The Many Named People

The Many Named People

Although most have since assimilated to their respective countries, for over a thousand years a non-Slav shepherd minority existed in the Balkans, speaking a Latin-based language and following their own traditions.  The Vlachs, also known as the Choban in Romania, the Vlasi in Slavic areas, the Tsintsar in Serbia, and officially as the Arumani, first coalesced as a people-group in the Roman colonies of Greece in the second century BCE as Roman occupiers raised families with the native Illyrian and Thracian people.  Their semi-nomadic lifestyle of herding sheep and breeding horses kept them a bit removed from the developing Slavic language, although they did tend to adopt the Eastern Orthodox religion. 


The main distinguishing features of the Vlachs have long been their Romance language and their transhumance ice, which involved migration between summer (highland) and winter (lowland) pastures. —Nicolas S Balamaci, 1995

The largest population of Vlachs is in Greece, where most are completely assimilated and many have lost their Vlach language, which is not taught in Greece.  However, there is a significant minority of Vlachs in Albania, and pockets of Vlachs in Macedonia and Serbia as well. 

Vlach shepherd in traditional dress
Vlach shepherd in traditional dress

The Vlach people were first mentioned around 976, when they were described as guides and guards of Roman caravans in the Balkans.  Their lifestyle lent them easily to this task, as their herding and wanderings mean they knew every inch of the mountains throughout the Balkan region.  They carried on with this when the Ottomans conquered the area – the only Christians who were given equal legal treatment with Muslim citizens in the Ottoman Empire.

Vlach Priest
Vlach Priest

The Ottomans used the Vlachs as guides, but also in the logistics of moving supplies and as quick-action raiders – but eventually these privileges began to end and the Vlachs moved their loyalties over to the Habsburgs.
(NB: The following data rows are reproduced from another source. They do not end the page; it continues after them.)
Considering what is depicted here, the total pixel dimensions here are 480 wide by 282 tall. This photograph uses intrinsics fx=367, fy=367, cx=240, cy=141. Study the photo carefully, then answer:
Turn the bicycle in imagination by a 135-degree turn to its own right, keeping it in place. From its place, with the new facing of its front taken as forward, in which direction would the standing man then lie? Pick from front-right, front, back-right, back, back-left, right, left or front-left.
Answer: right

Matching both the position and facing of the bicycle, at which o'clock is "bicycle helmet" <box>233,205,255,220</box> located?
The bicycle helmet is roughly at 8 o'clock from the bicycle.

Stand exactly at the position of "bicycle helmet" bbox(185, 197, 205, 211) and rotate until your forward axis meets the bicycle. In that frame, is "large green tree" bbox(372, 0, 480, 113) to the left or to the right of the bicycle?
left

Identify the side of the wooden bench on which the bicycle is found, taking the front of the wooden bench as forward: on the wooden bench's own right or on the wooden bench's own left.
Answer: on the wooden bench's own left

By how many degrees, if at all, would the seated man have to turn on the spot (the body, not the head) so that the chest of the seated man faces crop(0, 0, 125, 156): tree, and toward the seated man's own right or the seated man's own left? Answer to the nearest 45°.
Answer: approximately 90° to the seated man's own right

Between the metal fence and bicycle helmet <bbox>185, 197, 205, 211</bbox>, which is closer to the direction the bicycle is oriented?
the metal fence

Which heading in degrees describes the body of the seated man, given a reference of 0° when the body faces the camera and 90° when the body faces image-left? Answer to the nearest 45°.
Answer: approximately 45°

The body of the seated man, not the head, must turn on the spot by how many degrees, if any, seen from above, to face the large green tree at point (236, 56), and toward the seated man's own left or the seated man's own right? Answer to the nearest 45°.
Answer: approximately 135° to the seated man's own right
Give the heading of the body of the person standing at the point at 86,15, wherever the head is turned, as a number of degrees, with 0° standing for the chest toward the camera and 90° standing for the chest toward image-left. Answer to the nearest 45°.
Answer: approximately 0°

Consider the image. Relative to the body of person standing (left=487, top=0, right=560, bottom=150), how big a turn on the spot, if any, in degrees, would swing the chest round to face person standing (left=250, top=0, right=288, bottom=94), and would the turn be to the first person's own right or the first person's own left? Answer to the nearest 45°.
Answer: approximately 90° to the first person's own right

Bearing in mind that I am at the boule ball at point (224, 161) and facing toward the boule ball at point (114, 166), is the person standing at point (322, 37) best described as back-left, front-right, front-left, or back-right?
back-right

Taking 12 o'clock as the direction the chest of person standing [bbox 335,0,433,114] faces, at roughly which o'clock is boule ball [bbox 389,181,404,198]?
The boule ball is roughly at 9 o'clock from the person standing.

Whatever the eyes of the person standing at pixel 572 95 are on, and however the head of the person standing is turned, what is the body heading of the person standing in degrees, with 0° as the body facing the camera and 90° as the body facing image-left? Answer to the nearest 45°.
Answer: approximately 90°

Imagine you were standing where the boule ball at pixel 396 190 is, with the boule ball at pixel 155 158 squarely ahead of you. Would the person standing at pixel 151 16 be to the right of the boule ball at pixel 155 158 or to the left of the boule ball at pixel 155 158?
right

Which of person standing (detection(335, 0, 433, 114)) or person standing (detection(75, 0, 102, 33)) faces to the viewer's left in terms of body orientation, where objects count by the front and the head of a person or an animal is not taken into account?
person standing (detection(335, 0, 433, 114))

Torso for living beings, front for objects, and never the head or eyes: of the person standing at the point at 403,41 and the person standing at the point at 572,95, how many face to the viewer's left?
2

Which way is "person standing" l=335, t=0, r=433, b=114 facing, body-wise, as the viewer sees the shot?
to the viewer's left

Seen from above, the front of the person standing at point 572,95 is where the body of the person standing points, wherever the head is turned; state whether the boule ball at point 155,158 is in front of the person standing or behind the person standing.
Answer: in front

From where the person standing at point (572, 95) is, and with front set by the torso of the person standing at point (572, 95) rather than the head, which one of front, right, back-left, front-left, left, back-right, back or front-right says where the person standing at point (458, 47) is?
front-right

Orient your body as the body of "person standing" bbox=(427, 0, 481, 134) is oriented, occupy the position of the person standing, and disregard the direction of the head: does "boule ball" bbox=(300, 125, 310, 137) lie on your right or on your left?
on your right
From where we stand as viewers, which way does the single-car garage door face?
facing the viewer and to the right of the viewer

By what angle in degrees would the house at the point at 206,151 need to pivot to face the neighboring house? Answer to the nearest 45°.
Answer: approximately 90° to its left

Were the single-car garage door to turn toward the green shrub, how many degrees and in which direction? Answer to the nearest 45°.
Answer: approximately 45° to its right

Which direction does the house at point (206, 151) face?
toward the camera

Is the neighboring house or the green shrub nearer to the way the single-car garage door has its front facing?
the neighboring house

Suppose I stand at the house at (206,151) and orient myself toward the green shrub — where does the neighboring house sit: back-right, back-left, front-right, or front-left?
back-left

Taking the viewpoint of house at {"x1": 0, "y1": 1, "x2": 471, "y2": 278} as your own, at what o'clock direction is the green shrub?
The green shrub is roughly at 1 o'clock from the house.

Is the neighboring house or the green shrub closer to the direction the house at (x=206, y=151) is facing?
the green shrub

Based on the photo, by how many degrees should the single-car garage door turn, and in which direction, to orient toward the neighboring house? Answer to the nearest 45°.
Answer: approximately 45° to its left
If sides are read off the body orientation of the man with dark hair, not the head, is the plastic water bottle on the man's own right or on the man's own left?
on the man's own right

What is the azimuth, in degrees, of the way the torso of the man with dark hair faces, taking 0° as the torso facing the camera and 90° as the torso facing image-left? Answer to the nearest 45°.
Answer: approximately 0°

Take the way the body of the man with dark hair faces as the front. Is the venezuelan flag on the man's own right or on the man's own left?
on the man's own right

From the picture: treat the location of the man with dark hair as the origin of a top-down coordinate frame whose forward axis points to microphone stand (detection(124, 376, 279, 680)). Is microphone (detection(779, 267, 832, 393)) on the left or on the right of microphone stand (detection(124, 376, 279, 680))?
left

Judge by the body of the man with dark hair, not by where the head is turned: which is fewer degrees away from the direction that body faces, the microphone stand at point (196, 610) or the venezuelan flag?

Although there were legal differences levied on the Vlachs throughout their history – Dušan’s Law forbid intermarriage between Vlach and Serbs, for instance, it wasn’t until the late 1800s that trouble really started – but when it did, it started big. 

For the first time, the Vlachs were recognized officially as a separate ethnic nation in the Treaty of Berlin in 1878. In 1880, the Vlach community began opening schools that taught in their Arumanian language and churches that said the mass in Arumanian in Greece and Macedonia.  Local Greeks took this as a slap in the face, and began a campaign of intimidation in Vlach areas.  They attacked churches and arrested a schoolmaster who dared to teach in Vlach.  Raids into Vlach villages terrorized the inhabitants until 1905, when the Ottoman Sultan released an official decree recognizing the Vlachs in the Ottoman Empire and affirming their rights to maintain their schools and churches.  Unfortunately, rather than protection, it caused the Greek terror incursions to double down.

Vlach Revolutionaries
Vlach Revolutionaries in 1906

Priests were murdered, villages were burned to the ground, and schools were razed – all for daring to use the Vlach language in their teaching and mass.  It’s probably no surprise that they ended up forming a “Roman Legion” to fight with the occupying Italians in World War I, especially with the promise of their own separate Principality of the Pindus national area.

That promise was never carried out, and again the ethnic Greeks targeted the Vlach population.  Numerous arrests and imprisonments of prominent Vlach citizens resulted. 

After World War I, it seemed the only way out of the constant discrimination and bigotry was to move to another nearly-Balkan country that spoke a language close to the Arumanian of the Vlachs – Romania.  Greece was happy to see the Vlachs go, as they needed to resettle thousands of Greeks gained in a population exchange with Turkey  Romania had empty land in Dobruja, and offered incentives for their “returning sons”.  

However, not all the Vlachs left, and during World War II the Vlach Roman Legion was reconstituted to fight with Italy between 1941 and 1943.  This did not endear them any further to the Greeks who lived around them.

Today there are still isolated Vlach villages, but people of Vlach ancestry have also served in high political offices in multiple Balkan countries.  The “Aromanian Question” has also come before the UN, asking whether Aromanian/Vlach people consider themselves a separate nationality or fully integrated into their nation of residence.  This question is not cut and dried – both sides are represented within the Aromanian/Vlach community.  A large number of Vlachs in the larger Greek cities argue against additional schools which teach the Vlach language, as they heavily value their status as a “fully assimilated” minority.

In fact, when Aromanian activist Sotiris Bletsas was arrested in 1995 for distributing material about the Vlach language at a festival, a leader of the Vlach community testified against him at his trial for disseminating false information.  

Bletsas was convicted in 2001 to an international outcry, but his conviction was overturned.  It still stands as a fairly recent example of the uncomfortable relationship still being navigated by this little-known community.